- YOUR TASK -
Set the listing down again in full, word for word, with the pictures left out.

- RECORD EXTRACTS -
──────────

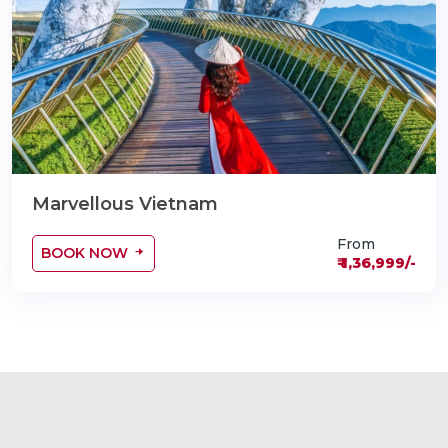
Marvellous Vietnam
From
BOOK NOW
₹ 1,36,999/-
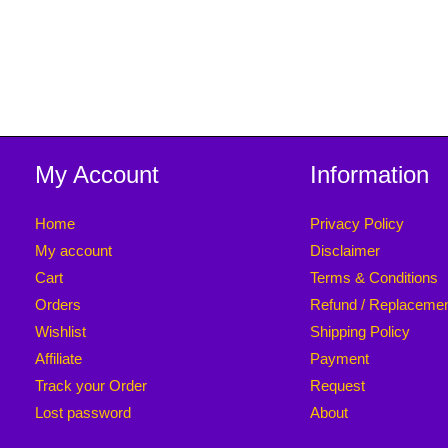
My Account
Information
Home
Privacy Policy
My account
Disclaimer
Cart
Terms & Conditions
Orders
Refund / Replaceme
Wishlist
Shipping Policy
Affiliate
Payment
Track your Order
Request
Lost password
About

──────────

- ANSWER BOX -
Marvellous Vietnam
From
BOOK NOW
₹ 1,36,999/-
My Account
Information
Home
Privacy Policy
My account
Disclaimer
Cart
Terms & Conditions
Orders
Refund / Replaceme
Wishlist
Shipping Policy
Affiliate
Payment
Track your Order
Request
Lost password
About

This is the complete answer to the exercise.